Ankara ve çevresinin Hititler tarafından ele geçirildiği ve bölgede yerleşik düzene geçtikleri düşünülmektedir. Mürted ovası yakınında Bitik’te bir Hitit yerleşmesi saptanmış ve yapılan kazıda eski Hitit dönemine ait bir yerleşim yeri açığa çıkarılmıştır. Ayrıca, Ankara’nın 60 km güneybatısındaki Gavurkale kalıntıları da Hitit döneminin izleri olarak karşımıza çıkmaktadır.
Hititlerden sonra bölgeye, Frigler hakim olmuştur. Kentteki ilk önemli yerleşmenin Frigler döneminde olduğu tahmin ediliyor. Eski çağ kaynaklarında, efsanelerde, Ankara’nın kurucusu olarak Frig Kralı Midas kabul edilir. Frigler, bölgeye “gemi çıpası” anlamındaki “Ankyra” ismini veriyorlar. Frigler’in başkenti olan Gordion, bugünkü Polatlı ilçesi sınırları içerisinde yer alan Yassıhöyük Köyünde yer almaktaydı.

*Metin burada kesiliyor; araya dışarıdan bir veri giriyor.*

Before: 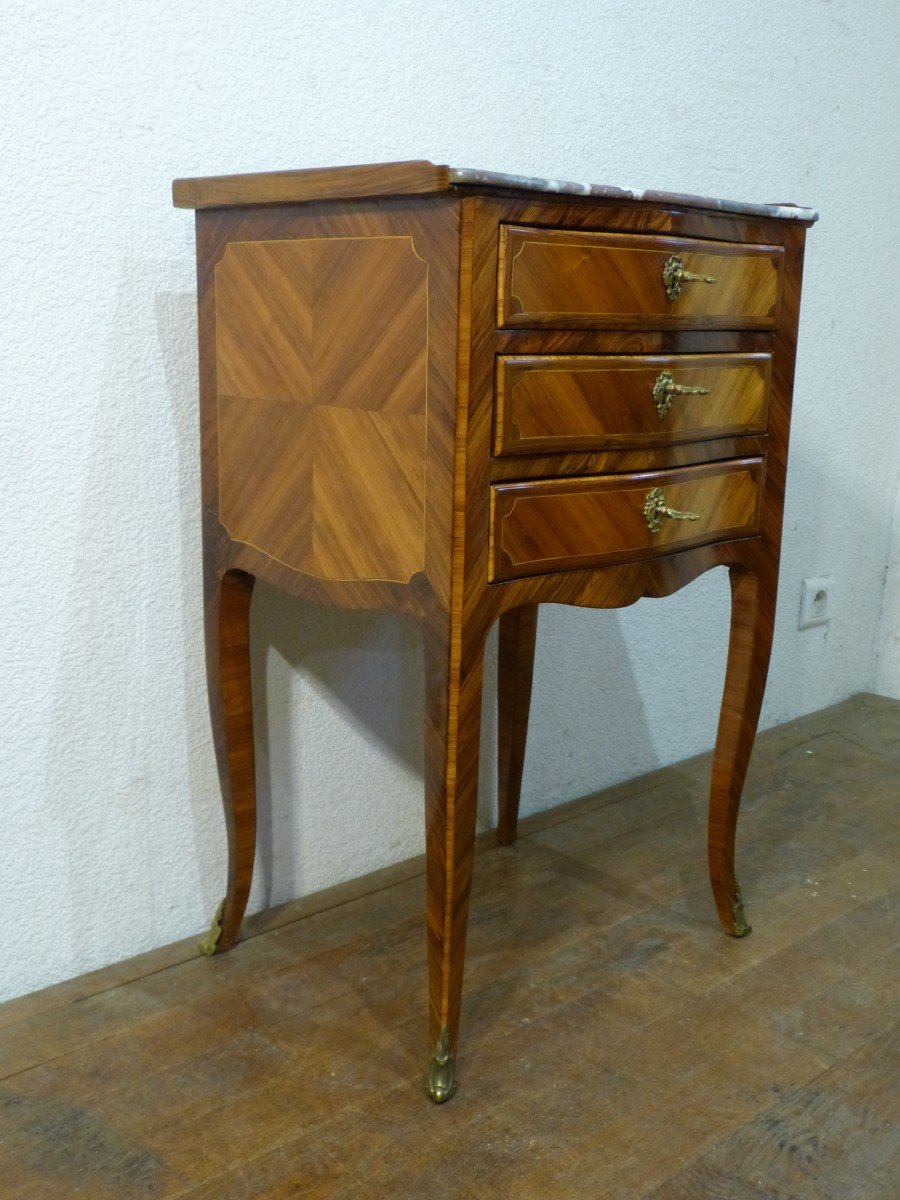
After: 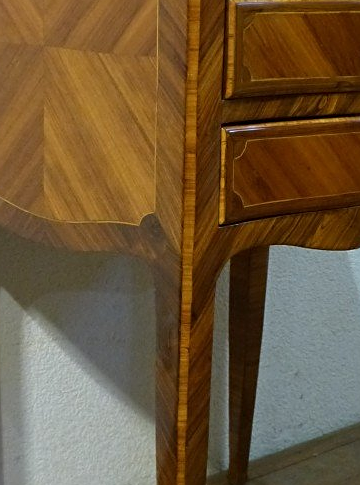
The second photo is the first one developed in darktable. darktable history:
crop: left 29.976%, top 29.835%, right 29.929%, bottom 29.746%
sharpen: on, module defaults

Friglerden sonra, Ankara ve çevresi, Lidyalıların eline geçmiştir. Lidyalılardan sonra bölgede, Persler egemen olmuştur. Lidya ve Pers döneminde, “Ankyra”ya ilişkin bilgilerimiz sınırlı olsa da, dönemin tamamına ilişkin bilgiler, Ankara’nın önemini göstermektedir. Pers Kralı I. Dareios döneminde yapılmış “Kral Yolu”nun Ankara’dan geçmesi, kenti ticari ve askeri açıdan önemli merkezlerden biri haline getirmişti.
Makedonya Kralı Büyük İskender’in Doğu’ya yaptığı seferler sonucunda bölgede, Persler’den sonra Makedonyalılar hakimiyet kurar. Kaynaklarda, İskender’in, Gordion şehrinden geldiği ve bir süre bölgede ikamet ettiği belirtiliyor.
M.Ö. III. yüzyılda yöreye, Galatlar yerleşir. Ankyra, Galat akıncılarının bir boyu olan Tektosagların başkenti olur.
Roma İmparatoru Augustus’un M.Ö. 25’te, Galatya’yı Roma egemenliği altına alması üzerine, Ankyra, Roma’nın eyaleti Galatya’nın başkenti olmuştur. Bu süreçte, bölge, önemli askeri bir üs haline gelir.
Roma İmparatorluğu’nun ikiye bölünmesinden sonra kent, Doğu Roma İmparatorluğu’nun sınırları içerisinde kalmıştır. Ankara, Bizans döneminde de askeri ve lojistik önemini korumuştur. Bizans döneminde, birçok hakimiyet mücadelesine sahne olan Ankara, çeşitli hakimiyet kurma girişimlerine rağmen 1073’e kadar Bizanslıların hakimiyeti altında kalmıştır.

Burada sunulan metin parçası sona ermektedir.